# Jaw Jackers, how do you like them?



## foundupnorth (Jan 23, 2011)

I've heard of them but have never seen one used. Would like to hear some opinions on them before I make a purchase, thanks in advance.


----------



## Evinrude58 (Apr 13, 2011)

Got 2 last Christmas have only used them a couple times so still learning about them myself. So far I like them. They are simple to set up( the first time can take some time till you get the hang of it) and fold down nice for carrying. They do have a warning sticker that says to stay clear of the rod path. Caught the rod in the arm once wearing winter coat but that would hurt if it caught your face.


----------



## Salmonid (Apr 14, 2004)

Ive had a pair for about 4 years now and love mine, I typically set it up with a minnow on a small jighead a foot off the bottom, and spread them around me about 25 ft away on each side of me, that way you can hear them go off, ( snap!) yes youll miss a few bites but on every trip I get 2-3 fish on them that I would not have gotten otherwise so I see it as a bonus rod.
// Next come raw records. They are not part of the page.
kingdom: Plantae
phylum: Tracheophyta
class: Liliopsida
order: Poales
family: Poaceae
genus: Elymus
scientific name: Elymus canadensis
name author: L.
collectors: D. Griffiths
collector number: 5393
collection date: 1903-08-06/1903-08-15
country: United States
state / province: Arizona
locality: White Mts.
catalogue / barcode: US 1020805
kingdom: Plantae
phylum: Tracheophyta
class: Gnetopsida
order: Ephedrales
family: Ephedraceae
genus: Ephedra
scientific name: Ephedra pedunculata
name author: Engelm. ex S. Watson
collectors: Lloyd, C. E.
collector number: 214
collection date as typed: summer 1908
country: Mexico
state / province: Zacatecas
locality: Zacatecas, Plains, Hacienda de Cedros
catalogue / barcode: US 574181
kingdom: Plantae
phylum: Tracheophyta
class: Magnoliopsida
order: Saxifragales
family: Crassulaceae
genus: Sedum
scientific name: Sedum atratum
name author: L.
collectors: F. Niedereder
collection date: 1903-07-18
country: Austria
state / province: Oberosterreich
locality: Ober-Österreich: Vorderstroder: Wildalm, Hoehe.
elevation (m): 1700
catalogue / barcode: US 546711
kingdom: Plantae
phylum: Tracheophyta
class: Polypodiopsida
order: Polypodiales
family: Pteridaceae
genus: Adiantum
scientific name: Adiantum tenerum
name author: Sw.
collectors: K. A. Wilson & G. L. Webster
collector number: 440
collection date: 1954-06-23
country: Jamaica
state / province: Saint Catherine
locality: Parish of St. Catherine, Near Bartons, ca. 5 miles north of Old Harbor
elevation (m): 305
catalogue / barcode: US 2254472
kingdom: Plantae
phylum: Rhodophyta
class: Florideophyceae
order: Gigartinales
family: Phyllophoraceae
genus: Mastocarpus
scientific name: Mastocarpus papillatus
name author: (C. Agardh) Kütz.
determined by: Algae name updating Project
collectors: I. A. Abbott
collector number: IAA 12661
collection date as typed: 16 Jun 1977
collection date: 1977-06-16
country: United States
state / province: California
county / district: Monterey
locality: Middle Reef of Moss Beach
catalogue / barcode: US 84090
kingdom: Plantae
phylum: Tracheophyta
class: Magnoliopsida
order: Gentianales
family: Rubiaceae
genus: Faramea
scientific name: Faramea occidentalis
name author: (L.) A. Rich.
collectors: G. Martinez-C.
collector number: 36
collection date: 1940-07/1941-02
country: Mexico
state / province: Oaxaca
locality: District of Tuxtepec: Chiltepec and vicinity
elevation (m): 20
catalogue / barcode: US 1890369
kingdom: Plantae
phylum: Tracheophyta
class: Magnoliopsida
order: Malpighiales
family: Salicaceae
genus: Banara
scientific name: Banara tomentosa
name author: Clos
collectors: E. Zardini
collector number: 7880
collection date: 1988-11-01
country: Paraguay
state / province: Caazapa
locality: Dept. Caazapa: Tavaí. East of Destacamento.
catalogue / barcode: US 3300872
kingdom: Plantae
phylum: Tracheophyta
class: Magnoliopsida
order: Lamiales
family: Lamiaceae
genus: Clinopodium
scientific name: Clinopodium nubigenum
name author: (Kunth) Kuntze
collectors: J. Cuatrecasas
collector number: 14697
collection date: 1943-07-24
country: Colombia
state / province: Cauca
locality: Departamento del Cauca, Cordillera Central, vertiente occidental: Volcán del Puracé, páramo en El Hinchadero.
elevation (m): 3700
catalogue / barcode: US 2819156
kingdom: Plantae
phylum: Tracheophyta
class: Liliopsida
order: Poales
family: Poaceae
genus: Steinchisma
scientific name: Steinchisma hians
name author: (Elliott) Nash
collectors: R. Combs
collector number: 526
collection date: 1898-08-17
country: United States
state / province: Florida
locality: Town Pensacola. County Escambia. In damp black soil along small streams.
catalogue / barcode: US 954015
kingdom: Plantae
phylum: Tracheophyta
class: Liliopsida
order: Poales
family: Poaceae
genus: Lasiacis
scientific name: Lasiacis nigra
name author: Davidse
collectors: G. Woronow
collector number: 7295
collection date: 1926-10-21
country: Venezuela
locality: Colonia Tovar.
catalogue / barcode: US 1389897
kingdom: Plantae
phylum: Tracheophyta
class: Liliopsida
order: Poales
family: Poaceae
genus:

Ive taken many LMB and several big channel catfish in the 7-10 lb range with them along with many crappies and perch too. cant go wrong for the money in my opinion and you can use your own rods on it. also can adjust the tensioner with the wingnut device.


----------



## Decoy hound (Apr 3, 2015)

This one is similar to a Jaw Jacker, caught a few walleye and lots of pike with it.


----------



## fishdealer04 (Aug 27, 2006)

I have 4 of them and love them. They count as a tip up but you can use your own rods with them. Like Mark said any fish I catch on them I see as a bonus fish. There have been times where most of my fish came off the jawjackers.


----------



## bumpus (Jan 17, 2015)

Decoy hound said:


> This one is similar to a Jaw Jacker, caught a few walleye and lots of pike with it.
> View attachment 249119


Who makes that model it looks pretty nice


----------



## Decoy hound (Apr 3, 2015)

I’ll have to look tomorrow, can’t remember the name right now. They are all metal and really simple to setup. I bought them from Mark’s Bait and Tackle


----------